К нам подошел человек и попросил посторожить одежду.
Она спохватилась: надо выгулять и накормить собаку.
Мы дождались, когда у берега снова покажется поплавком голова пловца, и встали.
Дервиш напористо вынес ее из калитки и припал к забору.
Белый вихрь стал, волна желания накрыла меня с головой, подхватила, понесла.
Дервиш повлек нас по переулкам.
Она успела схватить меня за локоть. Властные рывки волкодава передавались через ее тело. Это было необычайное ощущение.
В своем рысканье Дервиш был неистов. Он несся сломя голову по всему поселку, набрасывал петли на пустырь, вокруг котельной, поднимался в переулок, замирал — и вновь устремлялся, забирая то вниз, то вверх, то по прямой рвался к нижней дороге.
Натягивая поводок всем упором инерции, мы лишь слышали хриплое дыханье, преодолевавшее строгий ошейник, и как когти волкодава, клацая, царапают асфальт.
Прохожие, столкнувшись в темноте с белой зверюгой, шарахались в стороны.
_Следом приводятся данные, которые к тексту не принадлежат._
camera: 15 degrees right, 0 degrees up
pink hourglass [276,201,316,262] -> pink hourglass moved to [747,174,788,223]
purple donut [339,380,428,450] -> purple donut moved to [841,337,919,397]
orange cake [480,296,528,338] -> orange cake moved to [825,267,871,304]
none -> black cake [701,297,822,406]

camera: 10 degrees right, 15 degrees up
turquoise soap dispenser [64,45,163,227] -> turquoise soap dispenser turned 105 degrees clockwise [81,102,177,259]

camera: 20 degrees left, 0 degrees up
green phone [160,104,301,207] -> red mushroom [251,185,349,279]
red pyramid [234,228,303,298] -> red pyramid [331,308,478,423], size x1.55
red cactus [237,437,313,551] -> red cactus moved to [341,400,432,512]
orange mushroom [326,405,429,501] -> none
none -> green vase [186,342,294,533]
Мы слышали ругань и визг. Сетка с молоком болталась, как праща.
Задыхаясь от быстрого шага, разогнанного урывками перебежек, спустились к пляжу, поднялись (я растянулся на лестнице и после догонял), ускорились до ротонды, испугали подростков, целовавшихся у парапета, и только тогда вернулись к фуникулеру.
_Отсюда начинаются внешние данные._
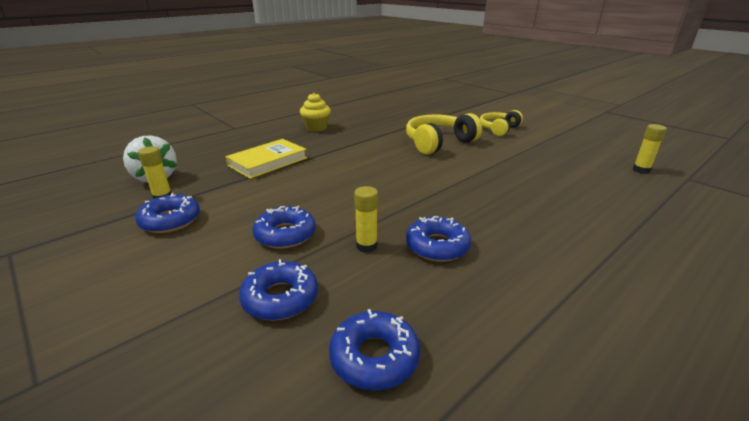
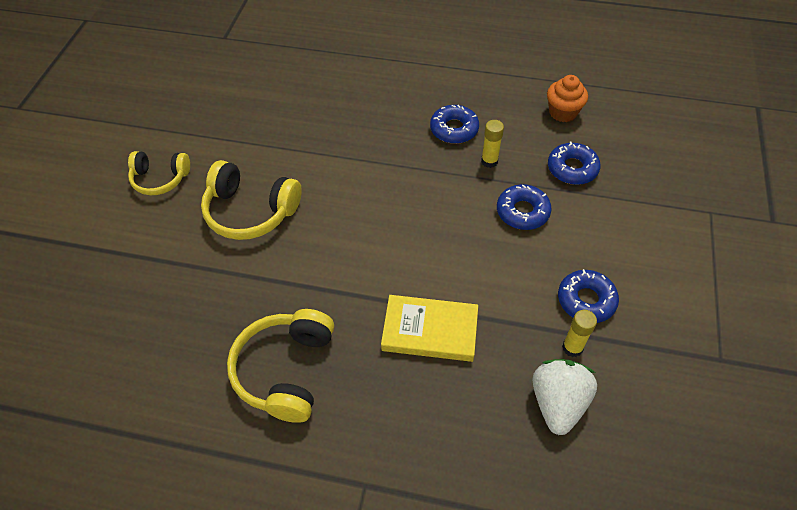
camera: 125 degrees left, 25 degrees up
yellow cupcake [300,93,331,132] -> yellow headphones [227,309,334,423]
blue donut [329,309,420,391] -> orange cupcake [547,75,588,122]
yellow glue stick [633,124,667,174] -> none

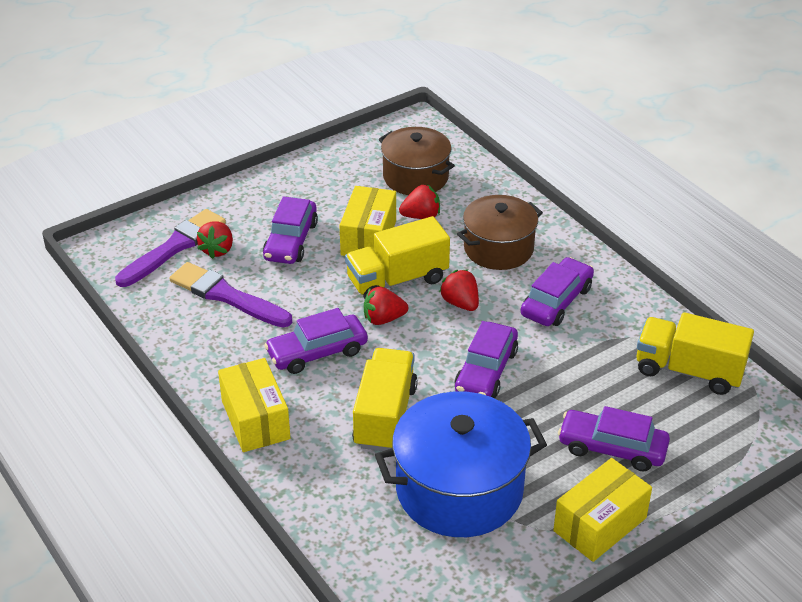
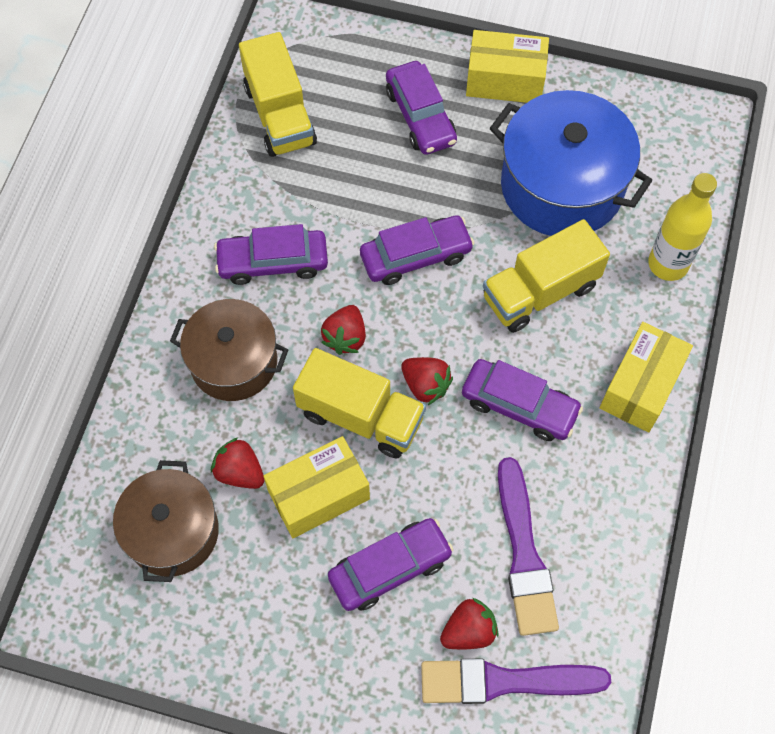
camera: 130 degrees left, 25 degrees up
none -> yellow bottle [648,173,717,281]

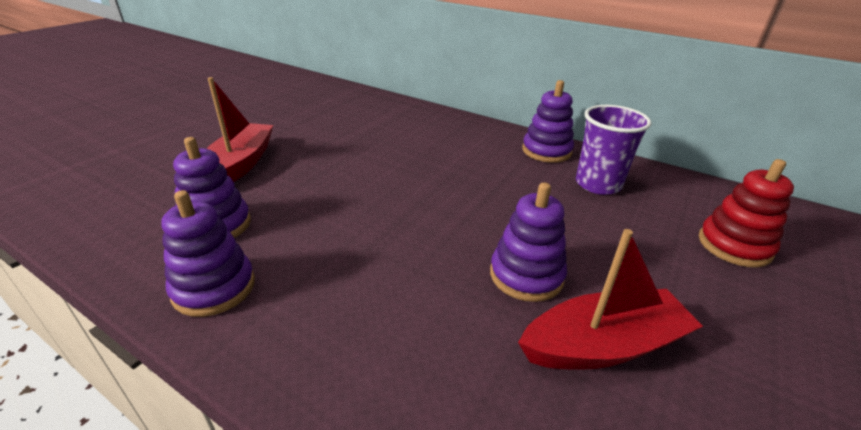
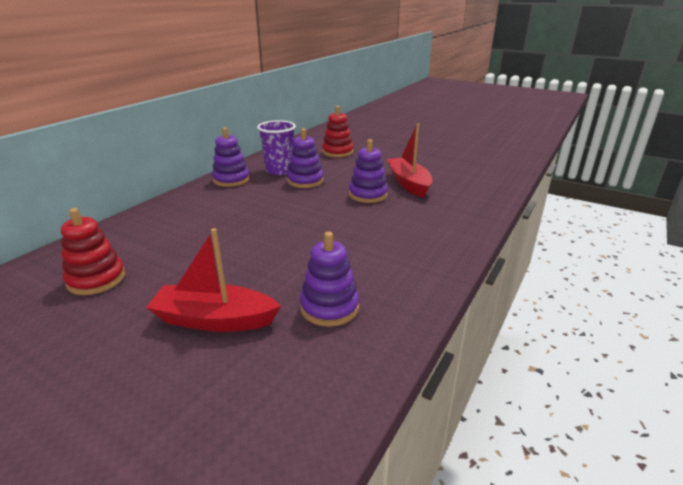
camera: 90 degrees left, 5 degrees down
purple stacking toy [161,190,255,317] -> purple stacking toy moved to [287,128,324,188]
none -> red stacking toy [61,208,125,295]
Она не пыталась одернуть пса, хлестнуть поводком по морде, прикрикнуть. Сложное ощущение владело мной, возбужденное ее передавшимся трепетом.
За все время этой околесицы — за все то время, когда мы с ней мчались, рука об руку, сталкиваясь и соединяясь, сопротивляясь и подчиняясь, слаженно, как одно тело — она не проронила ни звука. Только с силой выдыхала от напряжения, постанывала сквозь зубы.
На площадке у фуникулера сорвала с запястья петлю — и поводок, обжигая ладони, вырвался у меня из рук. Пес белой громадой, жутко белеющим в сумерках строем мышц исчез среди деревьев, зарослями взбегавших по склону.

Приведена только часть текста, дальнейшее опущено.